Pulitzer Center Update

Sarah Topol's Reporting on Boko Haram Praised in Poynter Newsletter

Kolomi was 12 when he and his friends were herded by Boko Haram into trucks and forced to become soldiers. Image by Glenna Gordon. Nigeria, 2017.

Kolomi was 12 when he and his friends were herded by Boko Haram into trucks and forced to become soldiers. Image by Glenna Gordon. Nigeria, 2017.

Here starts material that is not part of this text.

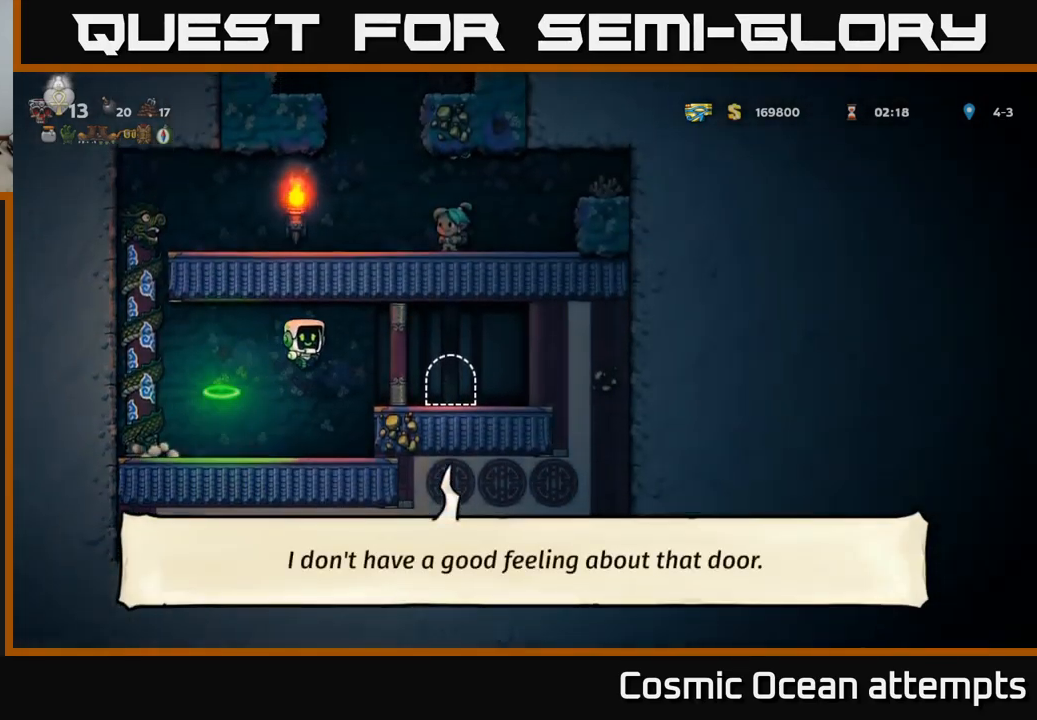
{"buttons": [], "left_stick": "center", "right_stick": "center", "events": [[250, "DPAD_RIGHT", "up"], [333, "L2", "down"], [417, "L2", "up"]]}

This morning, James Warren, in his daily column for Poynter, praised grantees Sarah Topol and Glenna Gordon for their recent New York Times Magazine story about four young Nigerians and their horrific experience as child soldiers for Boko Haram. Warren's newsletter, titled “New York Times and nonprofit team up for chilling exposé,” said the story was “the result of increasing ingenuity in covering news overseas.”

Amidts his summary of the story, Warren praises Topol for uncovering previously unreported aspects of Boko Haram's rituals, such as details about infant sacrifices and soldiers bathing their hands in blood.

Additionally, Warren notes that although the kidnapping of young girls by Boko Haram has been widely reported, he says “our rage is selective.” Many more boys have been kidnapped and forced into violence—as many as 10,000, Topol reports. “And somehow nobody knew about this for a very long time,” Warren says.

Warren credits the Pulitzer Center for funding such an overlooked story, especially during “a time of shrinking domestic news budgets.” He refers to the Pulitzer Center as an, “admirable, decade-old force supporting some of the most adventurous international journalism by a disparate array of media outlets.”

Earlier this year, Warren profiled the Pulitzer Center, calling it the “tiny nonprofit behind the world's most ambitious journalism.” He added that “even amid the hand wringing over journalism's current imploding business models, one should laud Pulitzer for shedding light on a lot of places, including some that are very dark.”